I’ve been their go-between too long, Ralph thought, and I’m tired to death of the whole thing. He made a plan.

He began to refuse food. No matter how good it looked, how delicious it smelled, he refused to eat.

“This will never do, Ralph,” Agatha pleaded with him as he turned away from yet another plate of home-cooked roast and mashed potatoes. Damn, it was hard to give up that gravy, but it had to be done.

Days passed. Before long, he actually did lose his appetite. Agatha began to cook him special meals, but he just wasn’t hungry. He lost weight, he lost strength.

“Ralph, let’s take a walk, get you out of this house,” Frank said. “You’ll feel better, get your appetite back.
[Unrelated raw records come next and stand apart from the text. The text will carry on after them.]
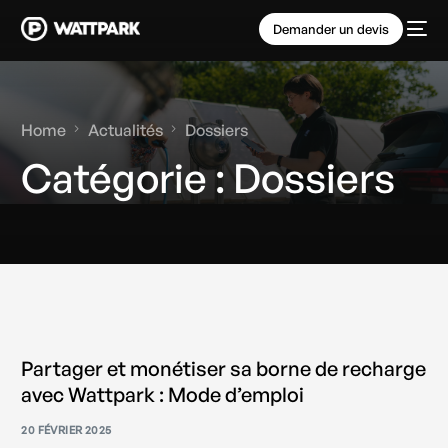
Demander un devis
Home
Actualités
Dossiers
Catégorie :
Dossiers
Partager et monétiser sa borne de recharge
avec Wattpark : Mode d’emploi
20 FÉVRIER 2025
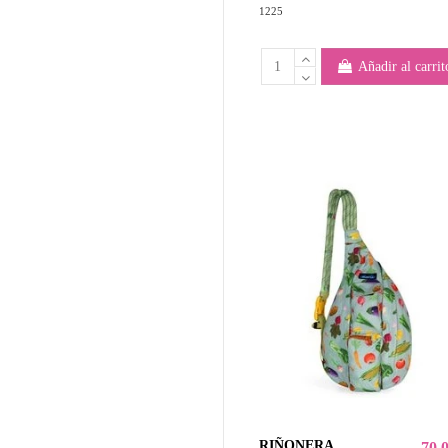
1225
Añadir al carrit
RIÑONERA
70,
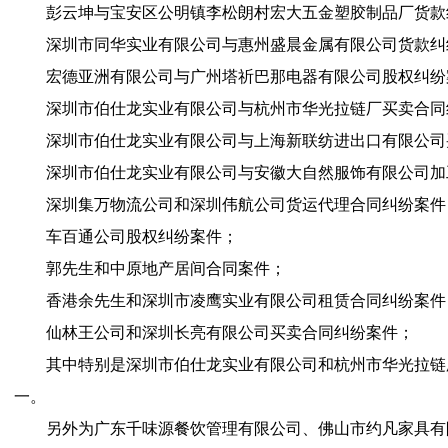
彭云坤与宝安区公明镇李松朗村宏大五金塑胶制品厂货款
深圳市同华实业有限公司与
惠州盛晨金属有限公司货款纠
宏德亚洲有限公司与广州塔祈巴那电器有限公司股权纠纷
深圳市伯仕龙实业有限公司与
杭州市华光拉链厂买卖合同
深圳市伯仕龙实业有限公司与上海新联纺进出口有限公司
深圳市伯仕龙实业有限公司与
安徽大自然服饰有限公司加
深圳集万物流公司和深圳伟航公司货运代理合同纠纷案件
车百通公司股权纠纷案件；
郭先生和中原地产居间合同案件；
香港余先生和深圳市凌鹰实业有限公司租赁合同纠纷案件
仙林王公司和深圳长亮有限公司买卖合同纠纷案件；
其中特别是深圳市伯仕龙实业有限公司和杭州市华光拉链
一。
另外为
广东千味源餐饮管理有限公司、佛山市约凡家具有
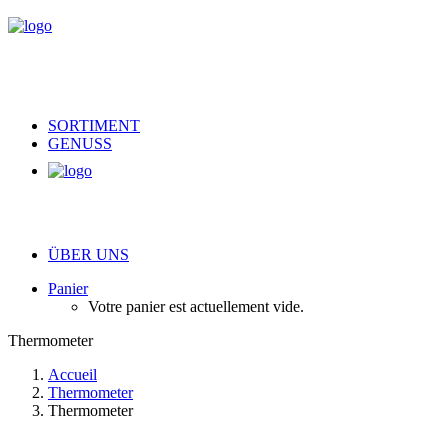
SORTIMENT
GENUSS
ÜBER UNS
Panier
Votre panier est actuellement vide.
Thermometer
Accueil
Thermometer
Thermometer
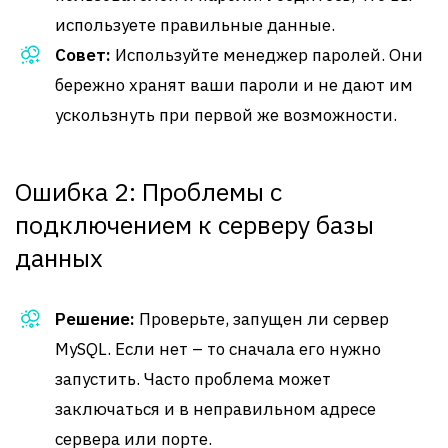
используете правильные данные.
Совет:
Используйте менеджер паролей. Они
бережно хранят ваши пароли и не дают им
ускользнуть при первой же возможности.
Ошибка 2: Проблемы с
подключением к серверу базы
данных
Решение:
Проверьте, запущен ли сервер
MySQL. Если нет – то сначала его нужно
запустить. Часто проблема может
заключаться и в неправильном адресе
сервера или порте.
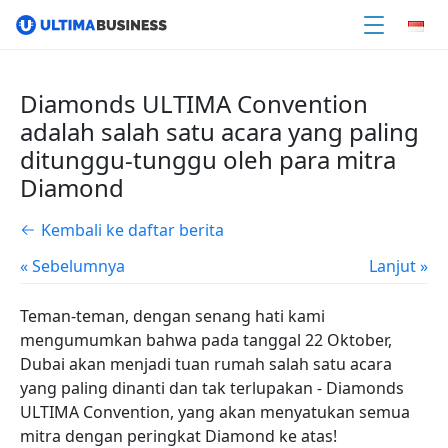
Diamonds ULTIMA Convention
adalah salah satu acara yang paling
ditunggu-tunggu oleh para mitra
Diamond
Kembali ke daftar berita
« Sebelumnya
Lanjut »
Teman-teman, dengan senang hati kami
mengumumkan bahwa pada tanggal 22 Oktober,
Dubai akan menjadi tuan rumah salah satu acara
yang paling dinanti dan tak terlupakan - Diamonds
ULTIMA Convention, yang akan menyatukan semua
mitra dengan peringkat Diamond ke atas!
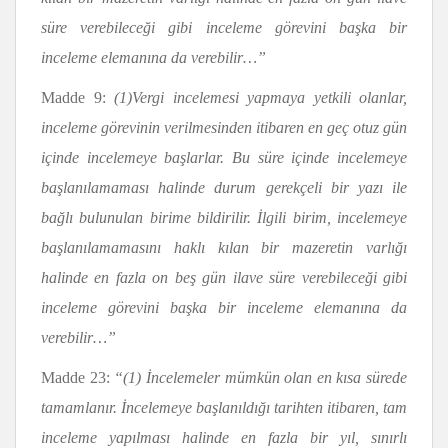
süre verebileceği gibi inceleme görevini başka bir
inceleme elemanına da verebilir…”
Madde 9:
(1)
Vergi incelemesi yapmaya yetkili olanlar,
inceleme görevinin verilmesinden itibaren en geç otuz gün
içinde incelemeye başlarlar. Bu süre içinde incelemeye
başlanılamaması halinde durum gerekçeli bir yazı ile
bağlı bulunulan birime bildirilir. İlgili birim, incelemeye
başlanılamamasını haklı kılan bir mazeretin varlığı
halinde en fazla on beş gün ilave süre verebileceği gibi
inceleme görevini başka bir inceleme elemanına da
verebilir…”
Madde 23:
“
(1) İncelemeler mümkün olan en kısa sürede
tamamlanır. İncelemeye başlanıldığı tarihten itibaren, tam
inceleme yapılması halinde en fazla bir yıl, sınırlı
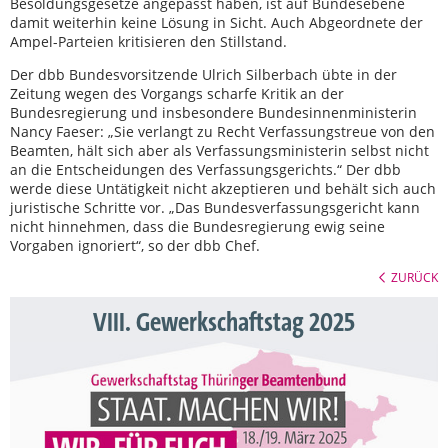
Besoldungsgesetze angepasst haben, ist auf Bundesebene
damit weiterhin keine Lösung in Sicht. Auch Abgeordnete der
Ampel-Parteien kritisieren den Stillstand.
Der dbb Bundesvorsitzende Ulrich Silberbach übte in der
Zeitung wegen des Vorgangs scharfe Kritik an der
Bundesregierung und insbesondere Bundesinnenministerin
Nancy Faeser: „Sie verlangt zu Recht Verfassungstreue von den
Beamten, hält sich aber als Verfassungsministerin selbst nicht
an die Entscheidungen des Verfassungsgerichts.“ Der dbb
werde diese Untätigkeit nicht akzeptieren und behält sich auch
juristische Schritte vor. „Das Bundesverfassungsgericht kann
nicht hinnehmen, dass die Bundesregierung ewig seine
Vorgaben ignoriert“, so der dbb Chef.
ZURÜCK
VIII. Gewerkschaftstag 2025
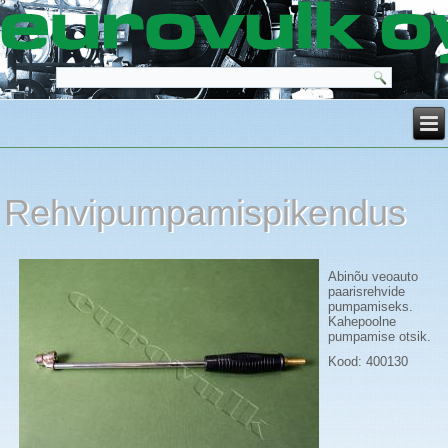
Rehvipumpamispikendus
Abinõu veoauto
paarisrehvide
pumpamiseks.
Kahepoolne
pumpamise otsik.
Kood: 400130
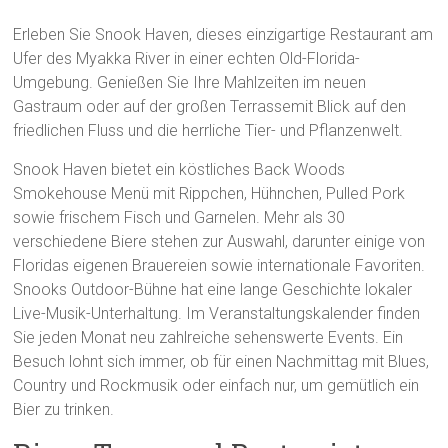
Erleben Sie Snook Haven, dieses einzigartige Restaurant am
Ufer des Myakka River in einer echten Old-Florida-
Umgebung. Genießen Sie Ihre Mahlzeiten im neuen
Gastraum oder auf der großen Terrassemit Blick auf den
friedlichen Fluss und die herrliche Tier- und Pflanzenwelt.
Snook Haven bietet ein köstliches Back Woods
Smokehouse Menü mit Rippchen, Hühnchen, Pulled Pork
sowie frischem Fisch und Garnelen. Mehr als 30
verschiedene Biere stehen zur Auswahl, darunter einige von
Floridas eigenen Brauereien sowie internationale Favoriten.
Snooks Outdoor-Bühne hat eine lange Geschichte lokaler
Live-Musik-Unterhaltung. Im Veranstaltungskalender finden
Sie jeden Monat neu zahlreiche sehenswerte Events. Ein
Besuch lohnt sich immer, ob für einen Nachmittag mit Blues,
Country und Rockmusik oder einfach nur, um gemütlich ein
Bier zu trinken.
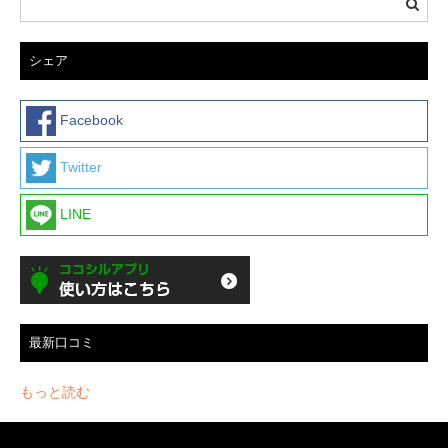
シェア
Facebook
Twitter
LINE
最新口コミ
もっと読む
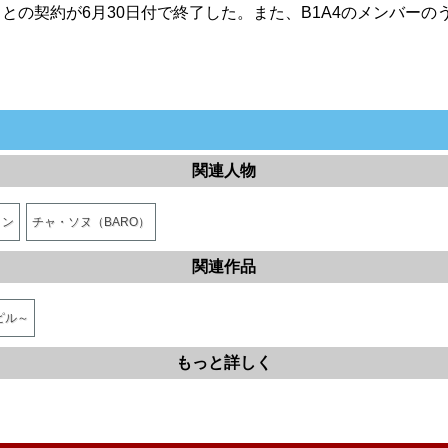
トとの契約が6月30日付で終了した。また、B1A4のメンバーの
関連人物
ミン
チャ・ソヌ（BARO）
関連作品
ピル～
もっと詳しく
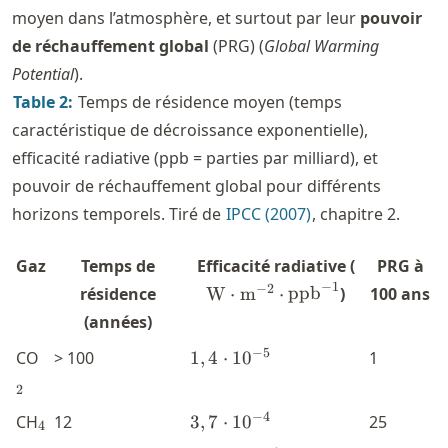
moyen dans l’atmosphère, et surtout par leur
pouvoir
de réchauffement global
(PRG) (
Global Warming
Potential
).
Table
2
:
Temps de résidence moyen (temps
caractéristique de décroissance exponentielle),
efficacité radiative (ppb = parties par milliard), et
pouvoir de réchauffement global pour différents
horizons temporels. Tiré de
IPCC (2007)
, chapitre 2.
\text{W}\
Gaz
Temps de
Efficacité radiative (
PRG à
−
1
−
2
résidence
W
⋅
m
⋅
ppb
)
100 ans
(années)
_2
1,4\cdot
−
5
CO
> 100
1
,
4
⋅
1
0
1
10^{-5}
2
_4
3,7\cdot
−
4
CH
12
3
,
7
⋅
1
0
25
4
10^{-4}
If that old woman would cook your favorite stuff, you’d be okay again, wouldn’t you?”

Agatha snorted. “You know I am cooking your favorites, don’t you, Ralph? Don’t you? Don’t listen to him. I’m doing my best!”

“Her best stinks,” said Frank, standing by the open door. “Come on, Ralph, let’s walk.”

Ralph refused. Truth to tell, he was getting too weak to walk far. This plan wasn’t working the way he’d anticipated. He lay back on his pillow and shut his eyes. How many days had it been, now. Was it worth going on?

His eyes flew open as Agatha stamped her foot, looked straight at Frank and said directly to him, “You old goat! Can’t you see what’s the matter here?”

Ralph’s head came up. Was it true? Was she actually talking to the old man straight out? What would he do?

Ralph watched as Frank took a step backwards and stared at Agatha. “You talking to me?”

“You see any other old goats in here?” she demanded.

Frank closed the door and swallowed. “What do you mean?”

Ralph almost jumped up but he was too weak to do it. He watched. Frank had actually spoken directly to Agatha!

“I mean we’ve broken Ralph’s heart, all our bickering, that’s what I mean. I don’t care how bull headed you’ve been for the past how many years, I am tired of playing your game.”

“My game? It’s not my game. You started it. You started it when you made such a fool of me.”

“When? Tell me when! When did I ever make a fool of you?”

“You know.”

“I don’t. When!”

Frank lowered his head and said sheepishly, “I don’t remember.”

Ralph held his breath for a long moment before Agatha said, “Well, I don’t either.” She straightened her back. “Can’t you see? We have to work together to get Ralph well, or we’ll never forgive ourselves.”

“Woof!” said Ralph, meaning, give me back that plate of meat and potatoes. Things are looking up.